### Extracted material
......

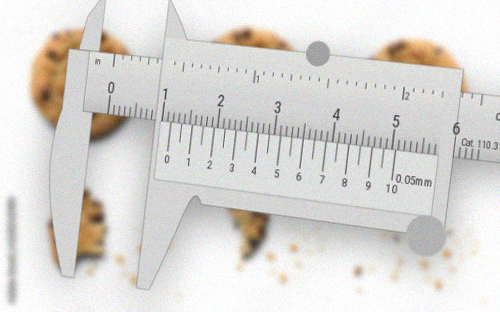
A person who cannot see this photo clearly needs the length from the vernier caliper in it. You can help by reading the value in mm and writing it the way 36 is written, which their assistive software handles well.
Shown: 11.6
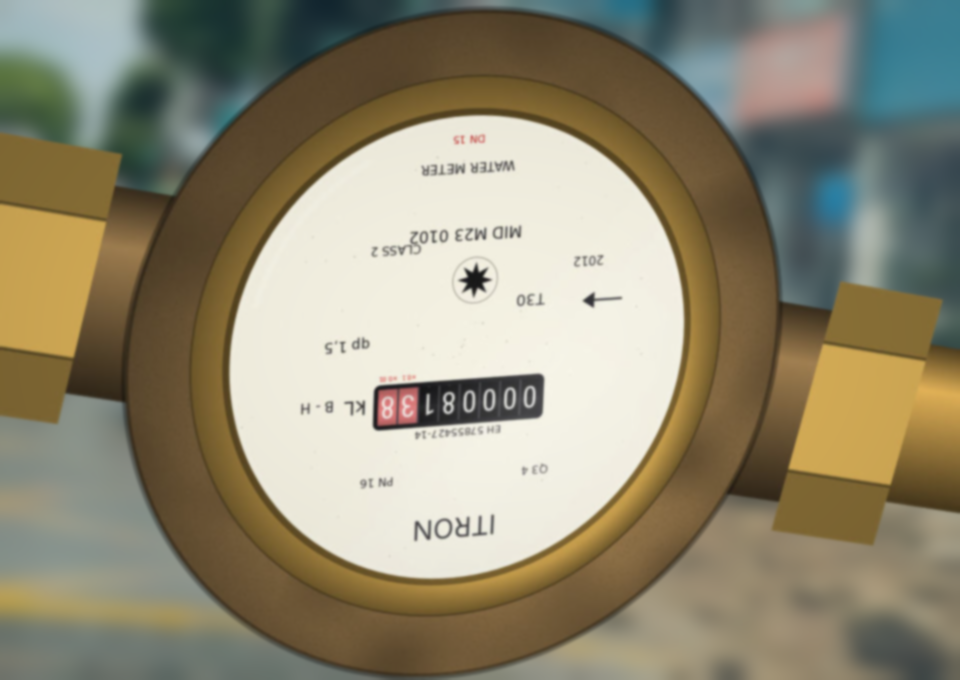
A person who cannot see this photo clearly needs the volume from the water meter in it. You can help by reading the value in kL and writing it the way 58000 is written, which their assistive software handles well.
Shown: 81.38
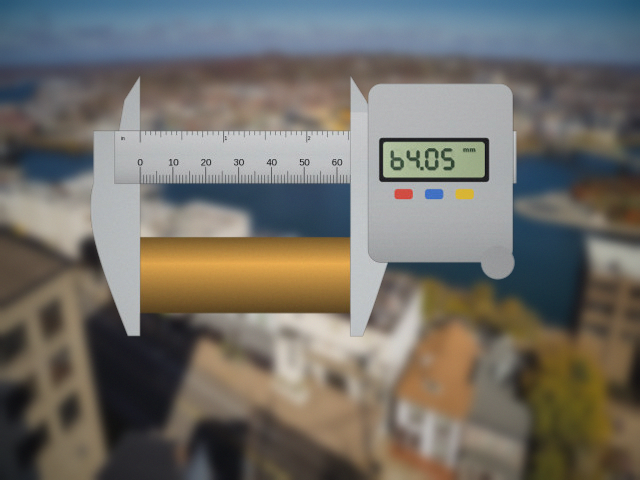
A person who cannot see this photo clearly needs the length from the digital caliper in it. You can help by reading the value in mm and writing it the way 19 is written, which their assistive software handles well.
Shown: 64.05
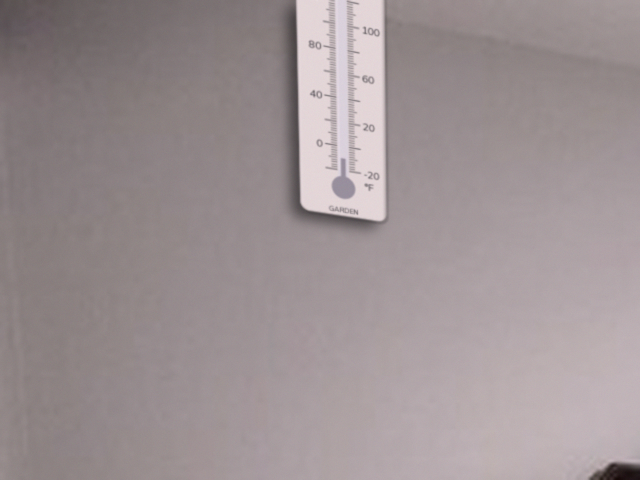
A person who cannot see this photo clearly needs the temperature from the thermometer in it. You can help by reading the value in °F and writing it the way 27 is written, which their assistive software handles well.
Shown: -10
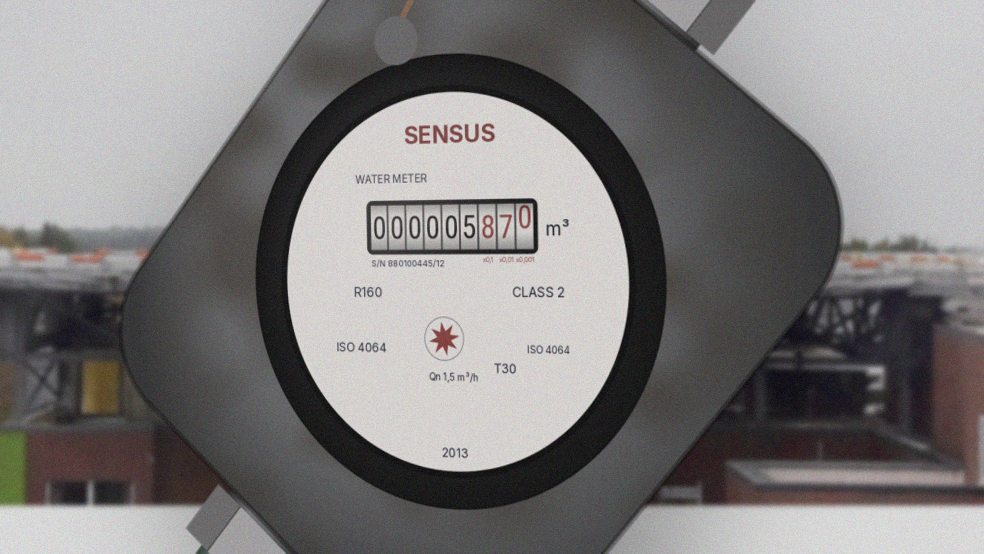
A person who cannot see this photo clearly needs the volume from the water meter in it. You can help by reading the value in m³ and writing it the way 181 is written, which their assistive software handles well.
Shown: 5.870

......

### What you have to do
Update all the records above by changing every "assistive software" to "screen reader" and keeping everything else the same. Leave the pictures out of your answer.

### Output of the task
A person who cannot see this photo clearly needs the length from the vernier caliper in it. You can help by reading the value in mm and writing it the way 36 is written, which their screen reader handles well.
Shown: 11.6
A person who cannot see this photo clearly needs the volume from the water meter in it. You can help by reading the value in kL and writing it the way 58000 is written, which their screen reader handles well.
Shown: 81.38
A person who cannot see this photo clearly needs the length from the digital caliper in it. You can help by reading the value in mm and writing it the way 19 is written, which their screen reader handles well.
Shown: 64.05
A person who cannot see this photo clearly needs the temperature from the thermometer in it. You can help by reading the value in °F and writing it the way 27 is written, which their screen reader handles well.
Shown: -10
A person who cannot see this photo clearly needs the volume from the water meter in it. You can help by reading the value in m³ and writing it the way 181 is written, which their screen reader handles well.
Shown: 5.870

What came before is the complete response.